It’s not enough to honor millions of refugees with an Olympic team of their own — they need rights, not medals.

As long as millions remain displaced, it remains important to build broad and global movements to defend their rights. The rights guaranteed by the Universal Declaration of Human Rights include “freedom of movement and residence within the borders of each State,” the right “to seek and to enjoy in other countries asylum from persecution,” and the right to return to their homes when hostilities are over.

Unfortunately, from the dangerous waters of the Mediterranean to the arid U.S.-Mexico border, those rights are often denied. It’s a grim thing indeed that there are more people displaced now than at any time since World War II — so many that Refugee Nation appears to be a permanent feature of the Olympics.

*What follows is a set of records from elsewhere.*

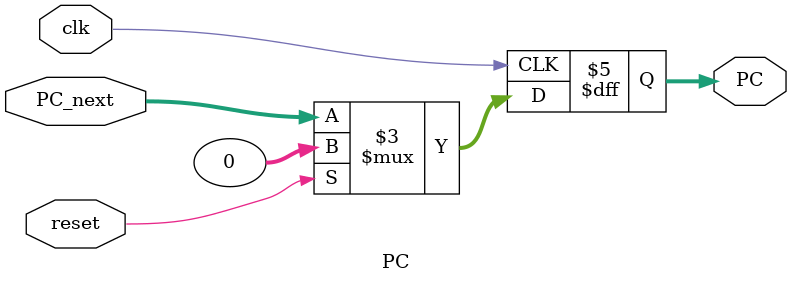
<source format=v>
module PC(
    input clk,
    input reset,
    input [31:0]PC_next,
    output reg [31:0] PC
);

always @(posedge clk) begin
    if(reset) PC <= 32'b0;
    else PC <= PC_next;
end

endmodule
</source>
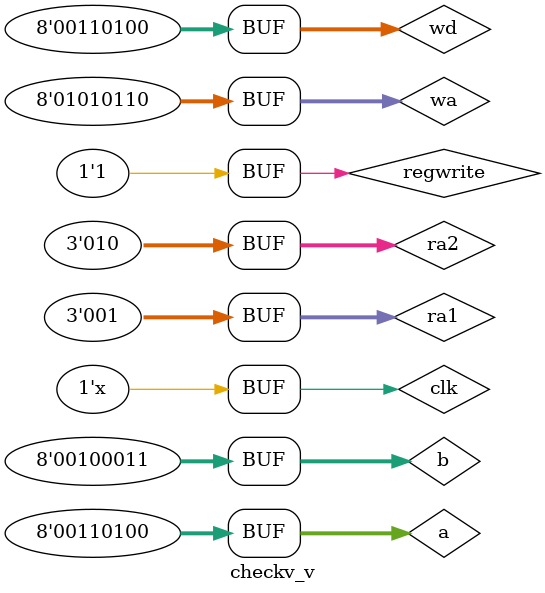
<source format=v>
`timescale 1ns / 1ps


module checkv_v;

	// Inputs
	reg clk;
	reg regwrite;
	reg [7:0] a;
	reg [7:0] b;
	reg [2:0] ra1;
	reg [2:0] ra2;
	reg [7:0] wa;
	reg [7:0] wd;

	// Outputs
	wire [7:0] rd1;
	wire [7:0] rd2;
	wire [7:0] regDst;

	// Instantiate the Unit Under Test (UUT)
	regd uut (
		.clk(clk), 
		.regwrite(regwrite), 
		.a(a), 
		.b(b), 
		.ra1(ra1), 
		.ra2(ra2), 
		.wa(wa), 
		.wd(wd), 
		.rd1(rd1), 
		.rd2(rd2), 
		.regDst(regDst)
	);
always begin
#5
clk=~clk;
end
	initial begin
		// Initialize Inputs
		clk = 0;
		regwrite = 0;
		a = 8'h34;
		b = 8'h23;
		ra1 = 3'h1;
		ra2 = 3'h2;
		wa = 8'h56;
		wd = 8'h34;

		// Wait 100 ns for global reset to finish
		#10;
		regwrite=1;
		
        
		// Add stimulus here

	end
      
endmodule


</source>
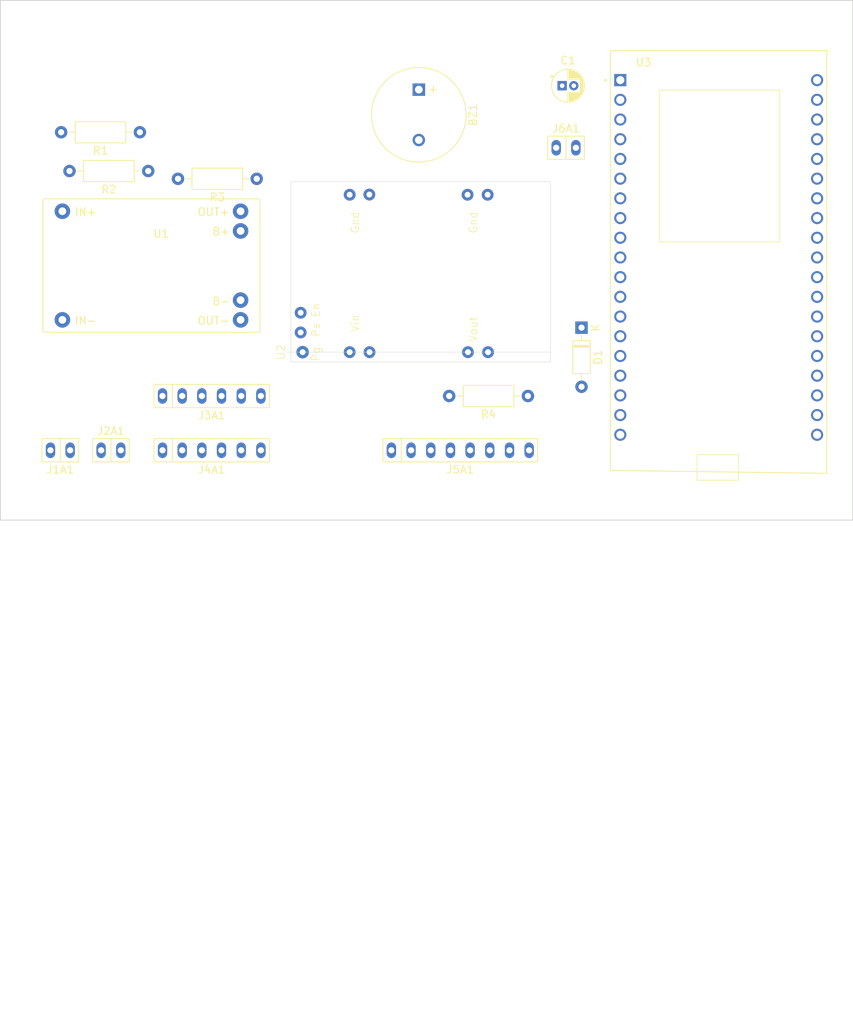
<source format=kicad_pcb>
(kicad_pcb (version 20221018) (generator pcbnew)

  (general
    (thickness 1.6)
  )

  (paper "A4")
  (layers
    (0 "F.Cu" signal)
    (31 "B.Cu" signal)
    (32 "B.Adhes" user "B.Adhesive")
    (33 "F.Adhes" user "F.Adhesive")
    (34 "B.Paste" user)
    (35 "F.Paste" user)
    (36 "B.SilkS" user "B.Silkscreen")
    (37 "F.SilkS" user "F.Silkscreen")
    (38 "B.Mask" user)
    (39 "F.Mask" user)
    (40 "Dwgs.User" user "User.Drawings")
    (41 "Cmts.User" user "User.Comments")
    (42 "Eco1.User" user "User.Eco1")
    (43 "Eco2.User" user "User.Eco2")
    (44 "Edge.Cuts" user)
    (45 "Margin" user)
    (46 "B.CrtYd" user "B.Courtyard")
    (47 "F.CrtYd" user "F.Courtyard")
    (48 "B.Fab" user)
    (49 "F.Fab" user)
    (50 "User.1" user)
    (51 "User.2" user)
    (52 "User.3" user)
    (53 "User.4" user)
    (54 "User.5" user)
    (55 "User.6" user)
    (56 "User.7" user)
    (57 "User.8" user)
    (58 "User.9" user)
  )

  (setup
    (pad_to_mask_clearance 0)
    (pcbplotparams
      (layerselection 0x00010fc_ffffffff)
      (plot_on_all_layers_selection 0x0000000_00000000)
      (disableapertmacros false)
      (usegerberextensions false)
      (usegerberattributes true)
      (usegerberadvancedattributes true)
      (creategerberjobfile true)
      (dashed_line_dash_ratio 12.000000)
      (dashed_line_gap_ratio 3.000000)
      (svgprecision 4)
      (plotframeref false)
      (viasonmask false)
      (mode 1)
      (useauxorigin false)
      (hpglpennumber 1)
      (hpglpenspeed 20)
      (hpglpendiameter 15.000000)
      (dxfpolygonmode true)
      (dxfimperialunits true)
      (dxfusepcbnewfont true)
      (psnegative false)
      (psa4output false)
      (plotreference true)
      (plotvalue true)
      (plotinvisibletext false)
      (sketchpadsonfab false)
      (subtractmaskfromsilk false)
      (outputformat 1)
      (mirror false)
      (drillshape 1)
      (scaleselection 1)
      (outputdirectory "")
    )
  )

  (net 0 "")
  (net 1 "Net-(D1-K)")
  (net 2 "Net-(D1-A)")
  (net 3 "Net-(J4A1-Pin_5)")
  (net 4 "Net-(J2A1-Pin_2)")
  (net 5 "+3.3V")
  (net 6 "GND")
  (net 7 "Net-(J1A1-Pin_1)")
  (net 8 "/MOSI")
  (net 9 "/MISO")
  (net 10 "/CLK")
  (net 11 "/CS")
  (net 12 "Net-(BZ1--)")
  (net 13 "Net-(J3A1-Pin_5)")
  (net 14 "Net-(J2A1-Pin_1)")
  (net 15 "unconnected-(J5A1-Pin_7-Pad7)")
  (net 16 "unconnected-(J5A1-Pin_8-Pad8)")
  (net 17 "Net-(J1A1-Pin_2)")
  (net 18 "Net-(U3-SENSOR_VP)")
  (net 19 "Net-(U1-Vout1)")
  (net 20 "Net-(U1-GND2)")
  (net 21 "unconnected-(U2-Vin2-Pad2)")
  (net 22 "unconnected-(U2-Gnd2-Pad4)")
  (net 23 "unconnected-(U2-Vout2-Pad6)")
  (net 24 "unconnected-(U2-Gnd4-Pad8)")
  (net 25 "unconnected-(U2-PS-Pad10)")
  (net 26 "unconnected-(U2-PG-Pad11)")
  (net 27 "unconnected-(U3-EN-PadJ2-2)")
  (net 28 "unconnected-(U3-SENSOR_VN-PadJ2-4)")
  (net 29 "unconnected-(U3-IO34-PadJ2-5)")
  (net 30 "unconnected-(U3-IO35-PadJ2-6)")
  (net 31 "unconnected-(U3-IO33-PadJ2-8)")
  (net 32 "unconnected-(U3-IO25-PadJ2-9)")
  (net 33 "unconnected-(U3-IO26-PadJ2-10)")
  (net 34 "unconnected-(U3-IO27-PadJ2-11)")
  (net 35 "unconnected-(U3-IO13-PadJ2-15)")
  (net 36 "unconnected-(U3-SD2-PadJ2-16)")
  (net 37 "unconnected-(U3-SD3-PadJ2-17)")
  (net 38 "unconnected-(U3-CMD-PadJ2-18)")
  (net 39 "unconnected-(U3-EXT_5V-PadJ2-19)")
  (net 40 "unconnected-(U3-GND3-PadJ3-1)")
  (net 41 "unconnected-(U3-TXD0-PadJ3-4)")
  (net 42 "unconnected-(U3-RXD0-PadJ3-5)")
  (net 43 "unconnected-(U3-GND2-PadJ3-7)")
  (net 44 "unconnected-(U3-IO17-PadJ3-11)")
  (net 45 "unconnected-(U3-IO16-PadJ3-12)")
  (net 46 "unconnected-(U3-IO4-PadJ3-13)")
  (net 47 "unconnected-(U3-IO0-PadJ3-14)")
  (net 48 "unconnected-(U3-IO2-PadJ3-15)")
  (net 49 "unconnected-(U3-IO15-PadJ3-16)")
  (net 50 "unconnected-(U3-SD1-PadJ3-17)")
  (net 51 "unconnected-(U3-SD0-PadJ3-18)")
  (net 52 "unconnected-(U3-CLK-PadJ3-19)")
  (net 53 "/SLC")
  (net 54 "/SDA")
  (net 55 "Net-(J6A1-Pin_1)")

  (footprint "MesEmpreintes:SIP-6" (layer "F.Cu") (at 108.27 105))

  (footprint "MesEmpreintes:MODULE_ESP32-DEVKITC-32D" (layer "F.Cu") (at 173.7 76.35))

  (footprint "Buzzer_Beeper:MagneticBuzzer_ProSignal_ABT-410-RC" (layer "F.Cu") (at 135 58.5 -90))

  (footprint "MesEmpreintes:SIP-6" (layer "F.Cu") (at 108.27 98))

  (footprint "MesEmpreintes:SIP-8" (layer "F.Cu") (at 140.35 105))

  (footprint "MesEmpreintes:SIP-2" (layer "F.Cu") (at 95.27 105 180))

  (footprint "Resistor_THT:R_Axial_DIN0207_L6.3mm_D2.5mm_P10.16mm_Horizontal" (layer "F.Cu") (at 149.08 98 180))

  (footprint "Diode_THT:D_DO-35_SOD27_P7.62mm_Horizontal" (layer "F.Cu") (at 156 89.19 -90))

  (footprint "Resistor_THT:R_Axial_DIN0207_L6.3mm_D2.5mm_P10.16mm_Horizontal" (layer "F.Cu") (at 114.08 70 180))

  (footprint "MesEmpreintes:TPS63020DL" (layer "F.Cu") (at 134.991 92.3505 90))

  (footprint "MesEmpreintes:SIP-2" (layer "F.Cu") (at 154 66 180))

  (footprint "Resistor_THT:R_Axial_DIN0207_L6.3mm_D2.5mm_P10.16mm_Horizontal" (layer "F.Cu") (at 99 64 180))

  (footprint "Resistor_THT:R_Axial_DIN0207_L6.3mm_D2.5mm_P10.16mm_Horizontal" (layer "F.Cu") (at 100.08 69 180))

  (footprint "MesEmpreintes:SIP-2" (layer "F.Cu") (at 88.73 105))

  (footprint "Capacitor_THT:CP_Radial_D4.0mm_P1.50mm" (layer "F.Cu") (at 153.5 58))

  (footprint "MesEmpreintes:TP4056-Module" (layer "F.Cu") (at 86.5 89.785))

  (gr_rect (start 81 47) (end 191 114)
    (stroke (width 0.1) (type default)) (fill none) (layer "Edge.Cuts") (tstamp 3e44b829-564b-436b-a345-4c99040bc860))

)

</source>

Still, the courage of these extraordinary young athletes at the Olympics keeps the plight of refugees — and the responsibility of our own governments for their plight — in front of the eyes of the world.

Team Refugees’ entrance to Tokyo’s Olympic stadium provided a moment of hope and a moment of internationalism. It was beautiful.

But how much more beautiful, how much better than medals, if those athletes — and the 82 million displaced people they represent — could go home after the games? To a home for themselves and their families, in their own country or abroad, safe from the wars and disasters and poverty that drove them out in the first place?